Using a free flap to reconstruct the defect, the vascular pedicle of the flap is anastomosed with the vessels in the recipient area. Compared with that of parotid, temporal, and hypopharynx defects, the reconstruction of tracheal defects is usually completed in a narrow space, so there are higher requirements for the freedom of tissue placement. Therefore, when there are blood vessels in the recipient area, free flaps may be suitable for tracheal reconstruction, which is also related to the length of the pedicle. Free radial forearm flaps, anterolateral thigh (ALT) flaps and posterior tibial artery perforator flaps have been successfully used for the reconstruction of tracheal defects[12, 14, 15], but they also have some disadvantages. ALT flaps are also ideal for head and neck reconstruction, as they are easy to harvest and provide rich tissue volumes and types. However, these flaps are relatively thick, so the value for tracheal reconstruction is limited. Although relevant techniques can thin these flaps, they have high requirements for surgeons[16]. Free radial forearm flaps with thin tissue is suitable for tracheal reconstruction, and posterior tibial artery perforator flaps were a suitable for tracheal reconstruction in our previous studies because of the thin, tough and hidden donor site. However, harvesting the flaps described above is complicated, and skin grafts are always required in the donor area. On the other hand, the application of free flaps to reconstruct tracheal defects generally increases the operation time and requires skillful surgeons and microsurgical techniques.In our study, most patients are older than 60 years old and suffer some omorbidities. Therefore,long-term surgery is unfavorable for them. In addition, some patients underwent neck surgery or I131 treatment previously, which may be a threat to the recipient vessels for free flaps.

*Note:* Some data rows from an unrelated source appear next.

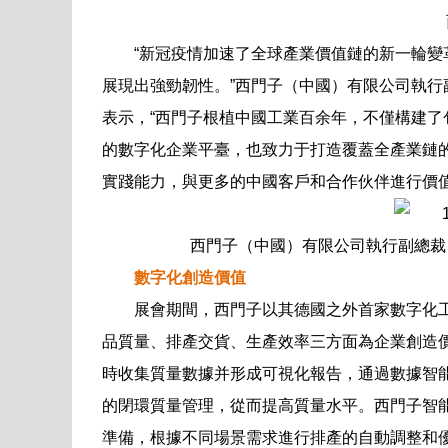
“新冠疫情加速了全球產業價值鏈的新一輪
展現出強勁韌性。”西門子（中國）有限公司執
表示，“西門子根植中國工業百余年，不僅構建
的數字化企業平臺，也致力于打造覆蓋全產業鏈
實踐能力，與更多的中國客戶和合作伙伴進行價
西門子（中國）有限公司執行副總裁
數字化創造價值
展會期間，西門子以其德國之外首家數字化工
品質量、排產交貨、生產效率三方面為企業創造價
時收集質量數據并形成可視化報告，通過數據智
的閉環質量管理，從而提高質量水平。西門子智能排產
準備，根據不同場景需求進行排產的自動調整和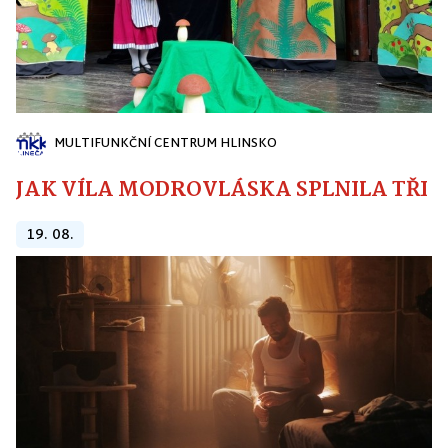
MULTIFUNKČNÍ CENTRUM HLINSKO
JAK VÍLA MODROVLÁSKA SPLNILA TŘI PŘ
19. 08.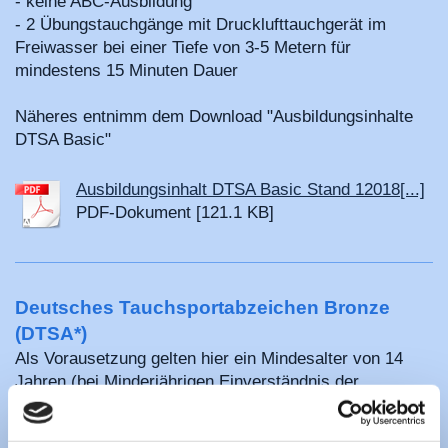
- keine ABC-Ausbildung
- 2 Übungstauchgänge mit Drucklufttauchgerät im
Freiwasser bei einer Tiefe von 3-5 Metern für
mindestens 15 Minuten Dauer
Näheres entnimm dem Download "Ausbildungsinhalte
DTSA Basic"
Ausbildungsinhalt DTSA Basic Stand 12018[...]
PDF-Dokument [121.1 KB]
Deutsches Tauchsportabzeichen Bronze
(DTSA*)
Als Vorausetzung gelten hier ein Mindesalter von 14
Jahren (bei Minderjährigen Einverständnis der
Erziehungsberechtigten) sowie der Nachweis der
Tauchtauglichkeit durch ein ärtzliches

Pedicled flaps are also classic for repairing head and neck defects; owing to the vascular pedicle, the freedom of position in pedicled flaps is not as good as that in free flaps. However, pedicled flaps usually have a stable blood supply and simple harvest process, and surgeons do not require microsurgical techniques. Pectoralis major myocutaneous flaps have always been favored for reconstruction because of their simple harvesting process and stable blood supply. Nonetheless, for tracheal defects, this type of flap is too bloated, and its influence on the appearance and function of the donor area may be unacceptable[17].
Pedicled TAAP flaps are thinner than pectoralis major myocutaneous flaps, and the influence of the donor area is lower. Secondly,compared with the neck flap (such as platysma transverse myocutaneous flap), TAAP blood vessels is not susceptible to the influence of neck dissection.Furthermore, compared with the ALT flap and posterior tibial artery perforator flap, the pedicled TAAP flap provides a hairless inner lining, which helps the patient feel comfortable.In addition,a pedicled TAAP flap can be made into a double-island flap while reconstructing tracheoesophageal fistulas. Last but not least, it takes a short time to harvest the flap, as the average time in our study was 17 min. This is especially suitable for elderly patients or other patients with poor tolerance to long-term surgery.
Of course, no flap is perfect, and the pedicled TAAP flap also has some disadvantages. First, its placement is limited by the vascular pedicle. Secondly, scars on the chest and possible nipple asymmetry affect the cosmetic effect. Moreover, the caliber of the pedicled TAAP flap is too small to be detected quickly and protected easily. Furthermore, numbness in the donor area can cause discomfort. Finally, we are still inexperienced in patients with rich adipose tissue in the chest, and the TAAP flap with rich adipose tissue may not be suitable for tracheal reconstruction owing to the difficult harvesting process and thickness.
There are some shortcomings in this study. The tracheal reconstruction by two-stage surgery seems to increase the complexity,but the closure of tracheal opening may be still needed after the one-time reconstruction, although this step is relatively simple.The difference of reconstruction strategy is limited in the assessment of the flap,but we will also use TAAP flaps for a one-time reconstruction of tracheal defects in the future. In addition,this study was completed in a retrospective manner, and the number of patients was relatively small. We intend to carry out a large number of prospective studies to better summarize the significance of pedicled TAAP flaps in tracheal reconstruction.